> [Data under study]:
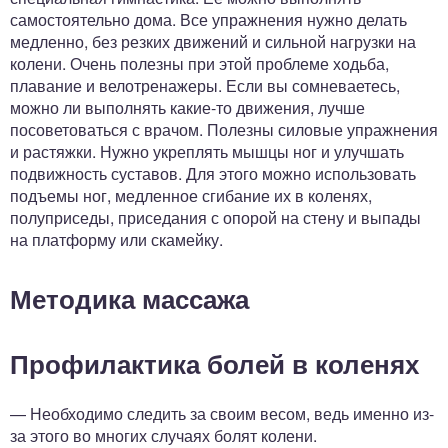
самостоятельно дома. Все упражнения нужно делать
медленно, без резких движений и сильной нагрузки на
колени. Очень полезны при этой проблеме ходьба,
плавание и велотренажеры. Если вы сомневаетесь,
можно ли выполнять какие-то движения, лучше
посоветоваться с врачом. Полезны силовые упражнения
и растяжки. Нужно укреплять мышцы ног и улучшать
подвижность суставов. Для этого можно использовать
подъемы ног, медленное сгибание их в коленях,
полуприседы, приседания с опорой на стену и выпады
на платформу или скамейку.
Методика массажа
Профилактика болей в коленях
— Необходимо следить за своим весом, ведь именно из-
за этого во многих случаях болят колени.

> [Problem statement]: For each line in the records that contains the word "этого", make a copy.

> [Solution to this problem]:
подвижность суставов. Для этого можно использовать
за этого во многих случаях болят колени.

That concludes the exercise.